◆ STUDY MATERIAL ◆
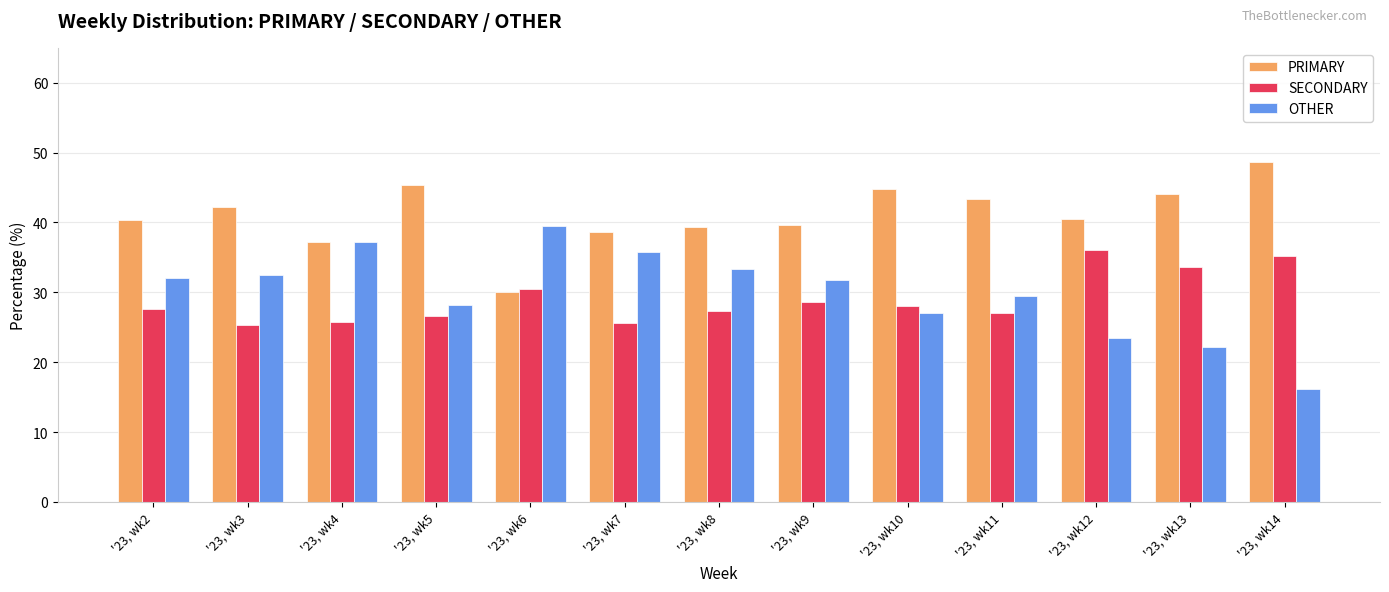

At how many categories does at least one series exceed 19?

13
...
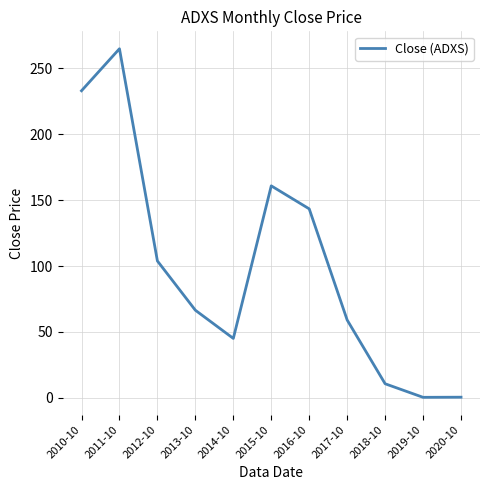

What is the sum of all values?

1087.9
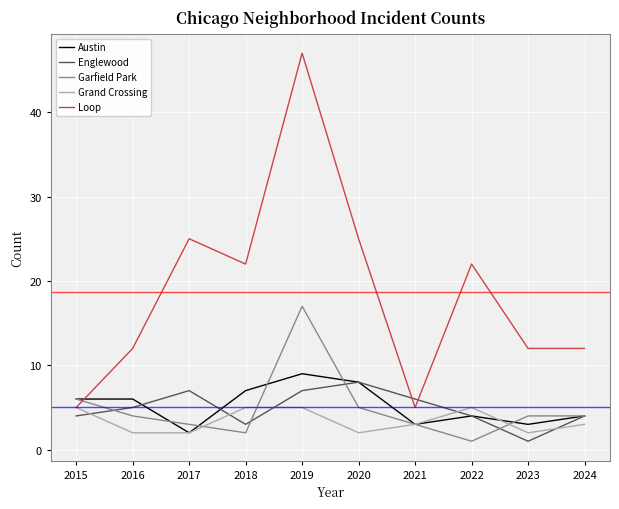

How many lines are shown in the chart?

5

◆ TASK TO COMPLETE ◆
Identify every line in the material above that contains the string "many", treating uppercase and lowercase as different, and copy each of those lines.

◆ SOLVED EXERCISE ◆
At how many categories does at least one series exceed 19?
How many lines are shown in the chart?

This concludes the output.